▶ Work order: The word "none" occurs in some of the lines below; copy each of those lines.

▶ Provided records:
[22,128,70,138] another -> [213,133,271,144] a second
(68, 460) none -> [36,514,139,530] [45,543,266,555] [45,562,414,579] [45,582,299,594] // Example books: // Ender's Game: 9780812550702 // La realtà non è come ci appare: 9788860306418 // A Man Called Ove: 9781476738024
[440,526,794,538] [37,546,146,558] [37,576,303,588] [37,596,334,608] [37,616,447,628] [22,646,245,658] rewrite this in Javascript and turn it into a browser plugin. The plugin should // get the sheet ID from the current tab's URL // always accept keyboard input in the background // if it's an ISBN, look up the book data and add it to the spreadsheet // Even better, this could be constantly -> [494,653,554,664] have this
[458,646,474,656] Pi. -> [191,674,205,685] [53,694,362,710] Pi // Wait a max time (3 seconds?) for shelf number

* * *

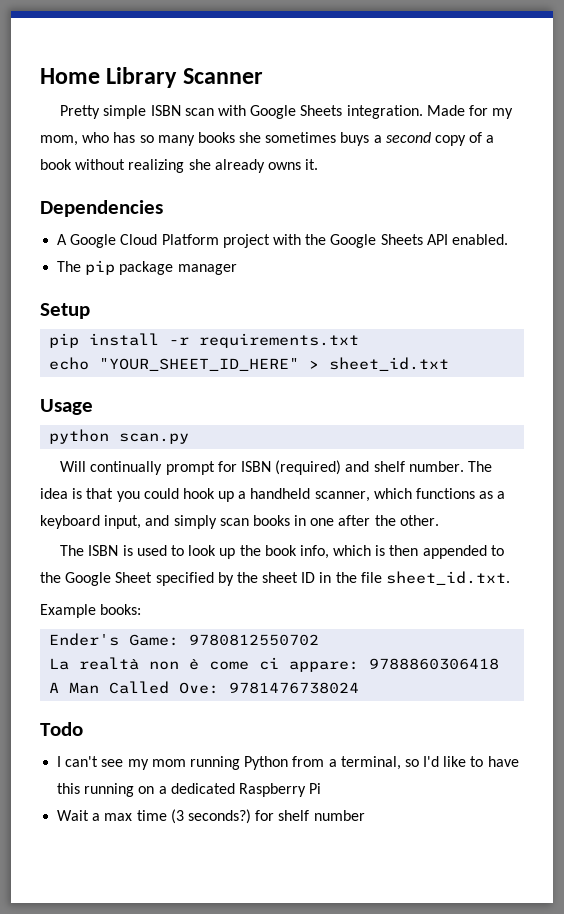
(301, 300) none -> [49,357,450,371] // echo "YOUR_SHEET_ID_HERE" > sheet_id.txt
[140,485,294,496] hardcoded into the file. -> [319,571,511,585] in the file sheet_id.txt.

...

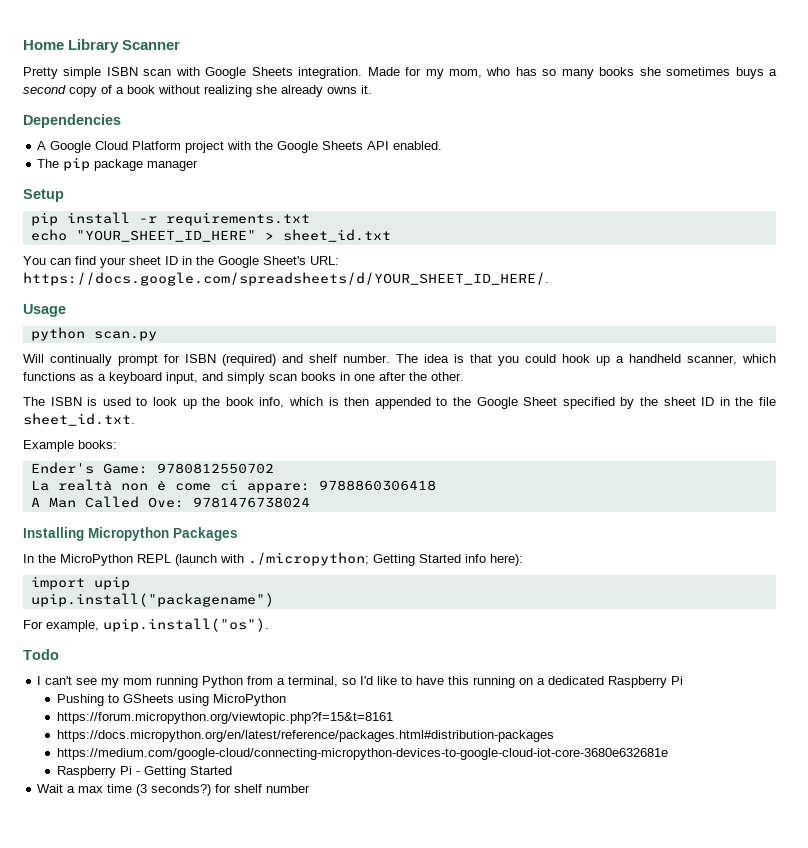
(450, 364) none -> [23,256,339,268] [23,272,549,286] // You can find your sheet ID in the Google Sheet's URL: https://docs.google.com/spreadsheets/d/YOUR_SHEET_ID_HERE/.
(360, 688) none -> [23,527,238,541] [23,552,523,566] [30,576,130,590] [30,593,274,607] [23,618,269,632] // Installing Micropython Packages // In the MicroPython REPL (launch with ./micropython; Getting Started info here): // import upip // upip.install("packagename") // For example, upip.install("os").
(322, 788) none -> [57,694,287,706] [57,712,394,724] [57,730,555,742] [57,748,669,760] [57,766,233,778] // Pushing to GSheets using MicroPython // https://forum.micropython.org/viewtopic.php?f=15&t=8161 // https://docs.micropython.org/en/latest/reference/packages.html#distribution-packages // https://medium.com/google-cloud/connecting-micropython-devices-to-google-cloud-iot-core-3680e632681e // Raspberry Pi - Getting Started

▶ Response area:
(68, 460) none -> [36,514,139,530] [45,543,266,555] [45,562,414,579] [45,582,299,594] // Example books: // Ender's Game: 9780812550702 // La realtà non è come ci appare: 9788860306418 // A Man Called Ove: 9781476738024
(301, 300) none -> [49,357,450,371] // echo "YOUR_SHEET_ID_HERE" > sheet_id.txt
(450, 364) none -> [23,256,339,268] [23,272,549,286] // You can find your sheet ID in the Google Sheet's URL: https://docs.google.com/spreadsheets/d/YOUR_SHEET_ID_HERE/.
(360, 688) none -> [23,527,238,541] [23,552,523,566] [30,576,130,590] [30,593,274,607] [23,618,269,632] // Installing Micropython Packages // In the MicroPython REPL (launch with ./micropython; Getting Started info here): // import upip // upip.install("packagename") // For example, upip.install("os").
(322, 788) none -> [57,694,287,706] [57,712,394,724] [57,730,555,742] [57,748,669,760] [57,766,233,778] // Pushing to GSheets using MicroPython // https://forum.micropython.org/viewtopic.php?f=15&t=8161 // https://docs.micropython.org/en/latest/reference/packages.html#distribution-packages // https://medium.com/google-cloud/connecting-micropython-devices-to-google-cloud-iot-core-3680e632681e // Raspberry Pi - Getting Started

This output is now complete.